IAS 16- Property Plan and Equipment Flashcards
Under IAS 16 Property, Plant and Equipment (PPE) should be recognised if it meets the following criteria:
- It is probable that economic benefits associated with the asset with flow into the entity; and
- The cost can be reliably measured.
what costs are included in initial recognition
All costs involved in bringing the asset to it’s present condition and location
• This includes delivery costs, site preparation, installation costs etc.
• If the dismantling costs are known (when the asset will be removed) then the PRESENT VALUE of these
dismantling costs should also be recognised.
what are the options available under IAS 16 for subsequent measurement of non current asset?
- Historic cost model
* Revaluation model
what is subsequent measurement under historic cost model
the original cost wouldn’t change subsequently under there are subsequent expenditure relating to the asset
what are some examples of situation where further capitalization costs can be incurred and recognised which could change the historic cost of NCA?

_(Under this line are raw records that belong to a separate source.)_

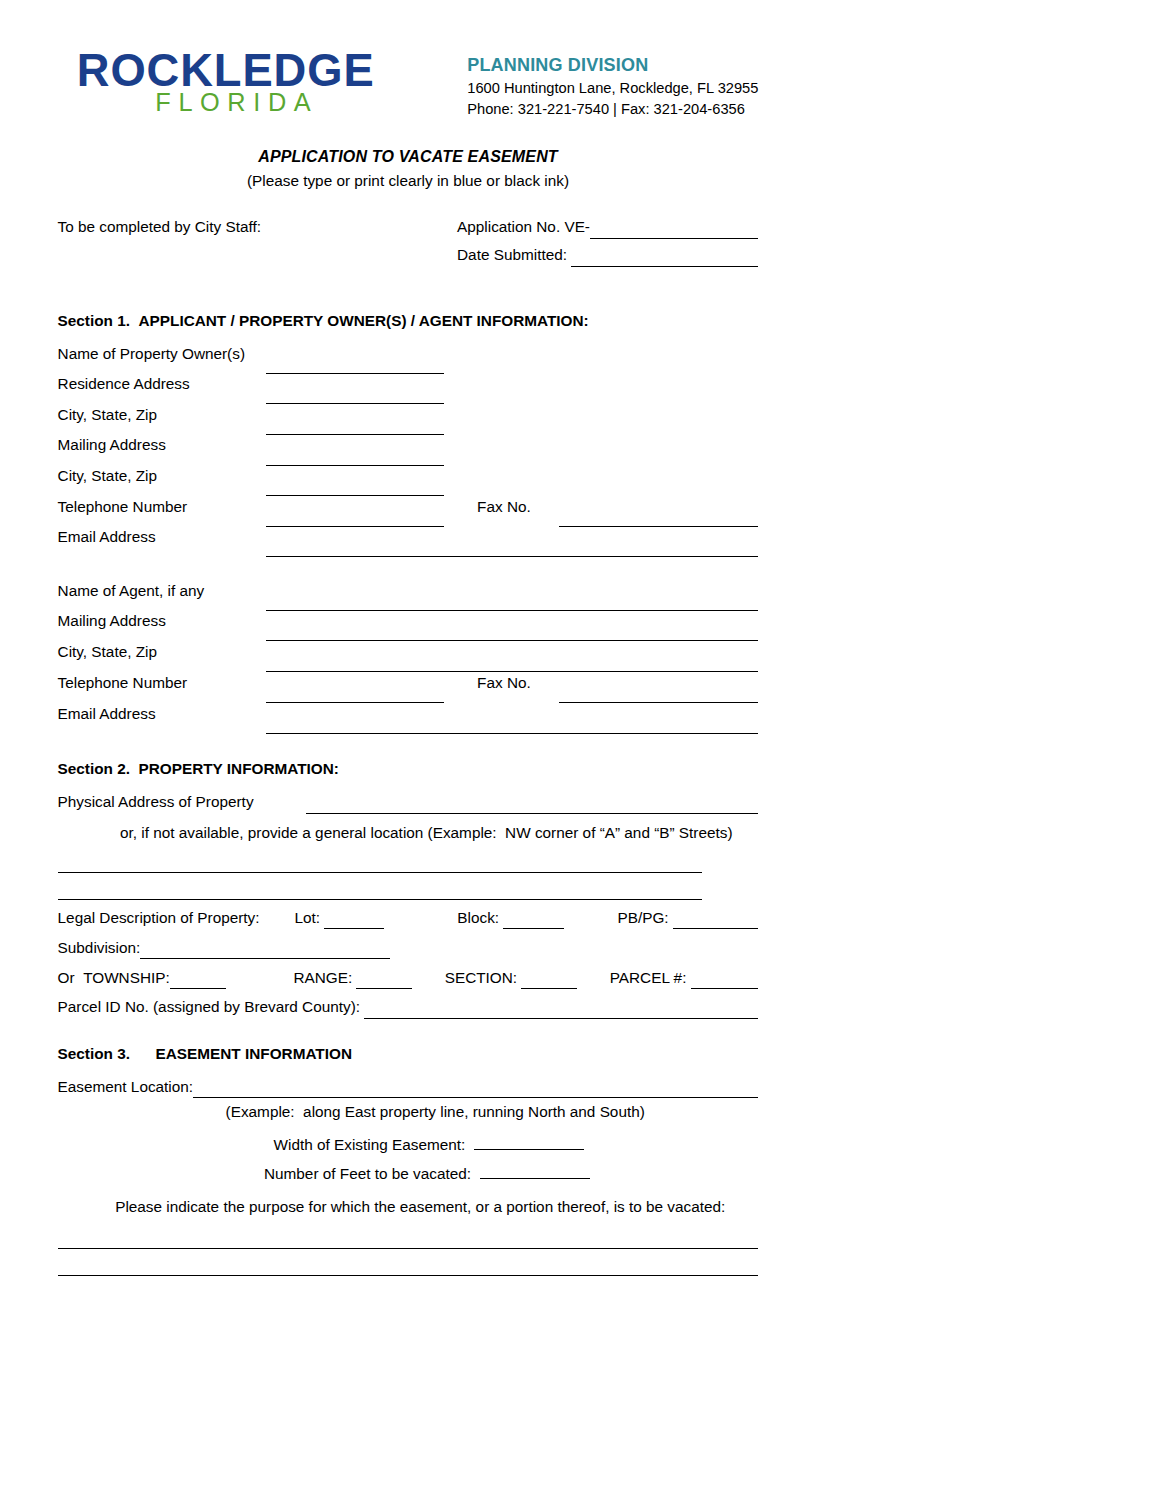ROCKLEDGE FLORIDA
PLANNING DIVISION
1600 Huntington Lane, Rockledge, FL 32955
Phone: 321-221-7540 | Fax: 321-204-6356
APPLICATION TO VACATE EASEMENT
(Please type or print clearly in blue or black ink)
To be completed by City Staff:
Application No. VE-
Date Submitted:
Section 1. APPLICANT / PROPERTY OWNER(S) / AGENT INFORMATION:
| Name of Property Owner(s) | | |
| Residence Address | | |
| City, State, Zip | | |
| Mailing Address | | |
| City, State, Zip | | |
| Telephone Number | | | Fax No. | |
| Email Address | | |
| Name of Agent, if any | | |
| Mailing Address | | |
| City, State, Zip | | |
| Telephone Number | | | Fax No. | |
| Email Address | | |
Section 2. PROPERTY INFORMATION:
Physical Address of Property
or, if not available, provide a general location (Example: NW corner of “A” and “B” Streets)
Legal Description of Property: Lot: Block: PB/PG:
Subdivision:
Or TOWNSHIP: RANGE: SECTION: PARCEL #:
Parcel ID No. (assigned by Brevard County):
Section 3. EASEMENT INFORMATION
Easement Location:
(Example: along East property line, running North and South)
Width of Existing Easement:
Number of Feet to be vacated:
Please indicate the purpose for which the easement, or a portion thereof, is to be vacated:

- The expenditure enhances the asset.
- A complex asset component is replaced.
- Works pre or post a major work inspection on the asset.
at what point is depreciation charged
as soon as the asset becomes available for use
under the revaluation model, what happens?

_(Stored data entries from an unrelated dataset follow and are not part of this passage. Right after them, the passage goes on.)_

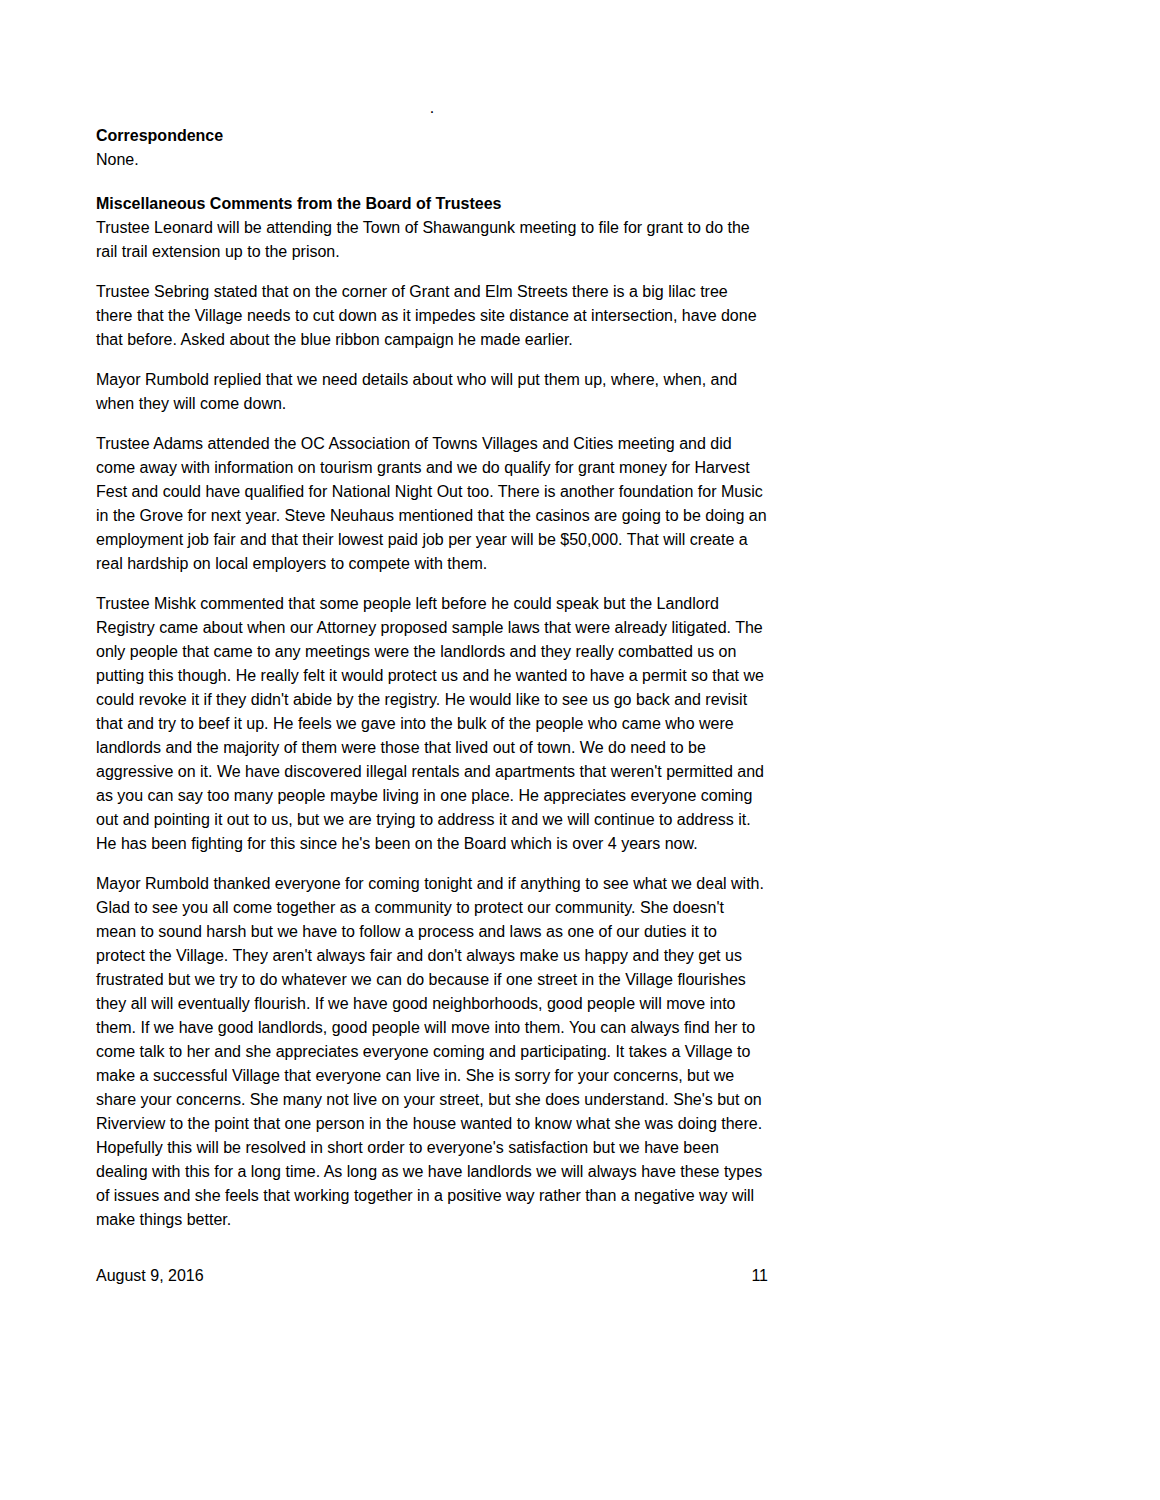.
Correspondence
None.
Miscellaneous Comments from the Board of Trustees
Trustee Leonard will be attending the Town of Shawangunk meeting to file for grant to do the rail trail extension up to the prison.
Trustee Sebring stated that on the corner of Grant and Elm Streets there is a big lilac tree there that the Village needs to cut down as it impedes site distance at intersection, have done that before. Asked about the blue ribbon campaign he made earlier.
Mayor Rumbold replied that we need details about who will put them up, where, when, and when they will come down.
Trustee Adams attended the OC Association of Towns Villages and Cities meeting and did come away with information on tourism grants and we do qualify for grant money for Harvest Fest and could have qualified for National Night Out too. There is another foundation for Music in the Grove for next year. Steve Neuhaus mentioned that the casinos are going to be doing an employment job fair and that their lowest paid job per year will be $50,000. That will create a real hardship on local employers to compete with them.
Trustee Mishk commented that some people left before he could speak but the Landlord Registry came about when our Attorney proposed sample laws that were already litigated. The only people that came to any meetings were the landlords and they really combatted us on putting this though. He really felt it would protect us and he wanted to have a permit so that we could revoke it if they didn't abide by the registry. He would like to see us go back and revisit that and try to beef it up. He feels we gave into the bulk of the people who came who were landlords and the majority of them were those that lived out of town. We do need to be aggressive on it. We have discovered illegal rentals and apartments that weren't permitted and as you can say too many people maybe living in one place. He appreciates everyone coming out and pointing it out to us, but we are trying to address it and we will continue to address it. He has been fighting for this since he's been on the Board which is over 4 years now.
Mayor Rumbold thanked everyone for coming tonight and if anything to see what we deal with. Glad to see you all come together as a community to protect our community. She doesn't mean to sound harsh but we have to follow a process and laws as one of our duties it to protect the Village. They aren't always fair and don't always make us happy and they get us frustrated but we try to do whatever we can do because if one street in the Village flourishes they all will eventually flourish. If we have good neighborhoods, good people will move into them. If we have good landlords, good people will move into them. You can always find her to come talk to her and she appreciates everyone coming and participating. It takes a Village to make a successful Village that everyone can live in. She is sorry for your concerns, but we share your concerns. She many not live on your street, but she does understand. She's but on Riverview to the point that one person in the house wanted to know what she was doing there. Hopefully this will be resolved in short order to everyone's satisfaction but we have been dealing with this for a long time. As long as we have landlords we will always have these types of issues and she feels that working together in a positive way rather than a negative way will make things better.
August 9, 2016 11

Under the revaluation model, the non-current assets are revalued each year and the revaluation gain or loss would usually go through the revaluation reserve.
what step do you take if the revaluation reserve balance is low and if the journal posted will make the balance DEBIT
(the balance should be a credit)
you DR the remaining balance to Impairment Expense
when an asset is revalued, what happens to depreciation?
When an asset is revalued, at that date any accumulated depreciation brought forward would effectively be wiped and depreciation should subsequently be calculated on the new revalued amount.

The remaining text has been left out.